10 years in the making

mr turner

In Mr Turner Timothy Spall shows he’s a major contender for best English actor of his generation, but there can be no doubt at all that he’s wrapped up the prize for grunting. He can convey a range of subtle and complex emotions from sounds that seem to emanate from somewhere deep in his throat and nasal passages. This, combined with a face that’s so asymmetrical it’s capable of expressing contradictory feelings simultaneously, as the extraordinary scene in the brothel demonstrates, helps him produce a masterclass in acting.

But then Mike Leigh seems to make even ordinary faces extraordinary as he assembles a cast of regulars such as Ruth Sheen (as the mother of Turner’s children), Lesley Manville (as Mary Somerville) Marion Bailey (as Mrs Booth, Turner’s lover, as well as Dorothy Atkinson.
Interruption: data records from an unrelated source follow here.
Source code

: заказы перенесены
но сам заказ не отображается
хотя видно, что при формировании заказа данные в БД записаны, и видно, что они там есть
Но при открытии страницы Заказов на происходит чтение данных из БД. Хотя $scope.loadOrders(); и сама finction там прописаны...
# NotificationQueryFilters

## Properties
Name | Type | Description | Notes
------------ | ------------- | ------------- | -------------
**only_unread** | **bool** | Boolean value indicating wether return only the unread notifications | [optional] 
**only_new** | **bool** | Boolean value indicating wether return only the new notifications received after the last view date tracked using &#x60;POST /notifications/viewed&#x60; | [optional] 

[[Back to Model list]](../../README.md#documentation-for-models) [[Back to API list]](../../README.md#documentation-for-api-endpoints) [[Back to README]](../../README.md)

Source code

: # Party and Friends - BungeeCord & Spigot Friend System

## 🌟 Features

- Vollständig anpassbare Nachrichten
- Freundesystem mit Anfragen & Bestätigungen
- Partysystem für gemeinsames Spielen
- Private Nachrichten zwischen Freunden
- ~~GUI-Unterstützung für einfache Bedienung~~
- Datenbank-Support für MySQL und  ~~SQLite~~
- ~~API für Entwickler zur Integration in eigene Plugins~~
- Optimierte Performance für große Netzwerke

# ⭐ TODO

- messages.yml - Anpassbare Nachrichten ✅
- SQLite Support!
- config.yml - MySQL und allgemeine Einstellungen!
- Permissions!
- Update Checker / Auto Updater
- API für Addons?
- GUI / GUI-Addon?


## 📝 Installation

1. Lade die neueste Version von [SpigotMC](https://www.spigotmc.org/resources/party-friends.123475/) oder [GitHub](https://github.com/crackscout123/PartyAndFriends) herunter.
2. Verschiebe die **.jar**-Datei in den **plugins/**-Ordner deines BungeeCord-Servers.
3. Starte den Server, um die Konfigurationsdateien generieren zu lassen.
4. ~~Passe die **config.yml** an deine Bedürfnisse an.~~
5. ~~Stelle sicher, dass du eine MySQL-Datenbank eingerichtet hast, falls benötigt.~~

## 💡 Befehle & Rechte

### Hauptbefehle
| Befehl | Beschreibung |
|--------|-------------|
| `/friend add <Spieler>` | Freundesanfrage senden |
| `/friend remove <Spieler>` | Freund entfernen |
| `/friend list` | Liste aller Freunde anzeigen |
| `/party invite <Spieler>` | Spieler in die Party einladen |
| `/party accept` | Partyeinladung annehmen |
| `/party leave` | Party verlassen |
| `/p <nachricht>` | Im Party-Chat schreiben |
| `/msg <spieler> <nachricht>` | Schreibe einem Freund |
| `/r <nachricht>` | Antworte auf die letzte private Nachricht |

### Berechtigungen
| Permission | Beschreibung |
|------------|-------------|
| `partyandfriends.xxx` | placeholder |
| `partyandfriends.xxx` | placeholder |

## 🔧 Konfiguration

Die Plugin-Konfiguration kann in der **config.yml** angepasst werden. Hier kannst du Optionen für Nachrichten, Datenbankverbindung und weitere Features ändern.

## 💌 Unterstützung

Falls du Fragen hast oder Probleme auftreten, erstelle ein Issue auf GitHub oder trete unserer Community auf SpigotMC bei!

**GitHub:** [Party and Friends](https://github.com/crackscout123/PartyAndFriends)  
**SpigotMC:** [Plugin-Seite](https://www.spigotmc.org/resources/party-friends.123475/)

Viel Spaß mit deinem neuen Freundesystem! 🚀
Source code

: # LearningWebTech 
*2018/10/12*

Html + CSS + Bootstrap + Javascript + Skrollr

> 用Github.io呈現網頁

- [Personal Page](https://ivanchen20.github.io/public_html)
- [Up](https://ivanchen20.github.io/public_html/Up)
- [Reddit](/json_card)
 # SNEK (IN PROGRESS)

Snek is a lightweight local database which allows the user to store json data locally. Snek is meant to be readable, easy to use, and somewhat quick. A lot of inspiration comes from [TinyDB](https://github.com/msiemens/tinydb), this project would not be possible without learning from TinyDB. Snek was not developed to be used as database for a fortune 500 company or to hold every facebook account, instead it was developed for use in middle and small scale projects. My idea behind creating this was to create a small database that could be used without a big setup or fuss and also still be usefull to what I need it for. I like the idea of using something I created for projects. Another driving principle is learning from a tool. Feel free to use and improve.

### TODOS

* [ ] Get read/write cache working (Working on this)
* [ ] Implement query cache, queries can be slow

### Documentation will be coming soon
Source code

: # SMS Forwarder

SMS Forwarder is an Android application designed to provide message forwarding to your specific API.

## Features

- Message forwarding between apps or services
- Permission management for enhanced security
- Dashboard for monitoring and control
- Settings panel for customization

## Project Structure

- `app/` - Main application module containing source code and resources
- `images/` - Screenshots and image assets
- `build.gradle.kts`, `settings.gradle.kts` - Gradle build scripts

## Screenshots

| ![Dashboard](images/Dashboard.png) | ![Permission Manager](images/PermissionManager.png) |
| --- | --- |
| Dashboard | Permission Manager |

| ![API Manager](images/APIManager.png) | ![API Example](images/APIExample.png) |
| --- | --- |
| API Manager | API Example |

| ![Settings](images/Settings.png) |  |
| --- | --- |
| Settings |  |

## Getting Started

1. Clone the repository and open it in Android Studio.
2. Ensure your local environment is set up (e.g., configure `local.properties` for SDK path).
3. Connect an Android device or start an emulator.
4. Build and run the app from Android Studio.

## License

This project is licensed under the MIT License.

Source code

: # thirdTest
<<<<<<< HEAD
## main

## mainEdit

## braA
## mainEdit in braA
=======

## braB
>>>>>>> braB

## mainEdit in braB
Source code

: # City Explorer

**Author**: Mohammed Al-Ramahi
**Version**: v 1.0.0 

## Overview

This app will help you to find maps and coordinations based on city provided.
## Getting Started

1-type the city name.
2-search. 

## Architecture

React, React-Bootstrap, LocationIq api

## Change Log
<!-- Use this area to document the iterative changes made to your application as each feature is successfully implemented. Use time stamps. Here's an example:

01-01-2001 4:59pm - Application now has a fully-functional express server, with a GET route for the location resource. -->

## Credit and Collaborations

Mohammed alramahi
Among the black suited and hatted men of the Royal Academy Joshua McGuire stands out, who, as John Ruskin, moves his upper body round in waves as if to gather in all the available oxygen to inflate his pompous ideas. The actors obviously had a lot of fun with their roles, as do the audience.

I don’t know if Turner was a good man. He didn’t treat his female servant or his wife and daughters well. But Spall plays him sympathetically, portraying his fierce independence and deep commitment to his own controversial and ground-breaking style of work, and demonstrating the extraordinary lengths he went to create it. He was a working class bloke who could storm about the Royal Academy dismissing the toffs with a grunt and a sweep of his arm. He wasn’t the typical self-important artist, referring to one of his masterpieces casually as a ‘marine scene’. Perhaps that’s why he fell with a woman who describes his drawings as ‘nice little pictures’. He also had a close and touching relationship with his father, played by Paul Jesson.

The visuals are quite breathtaking. Paintings of landscapes and sea scenes seem to merge into reality and you wonder how cinematographer Dick Pope could recreate such burning intensity of colour in the skies of the south coast, or the moors of the highlands. There are some unforgettable scenes, like Turner being tied to the mast of a ship to witness a snowstorm at close quarters, or his heartfelt and tuneless rendering of Dido’s Lament. But among the most memorable must be the scene where he mounts the back of his long suffering servant, growling like some desperately wounded beast. You almost felt yourself suffocated by the weight and dimensions of his body.

It’s a long film and Timothy Spall is on screen for most it. It’s a performance that Arthouse audiences definitely won’t want to miss.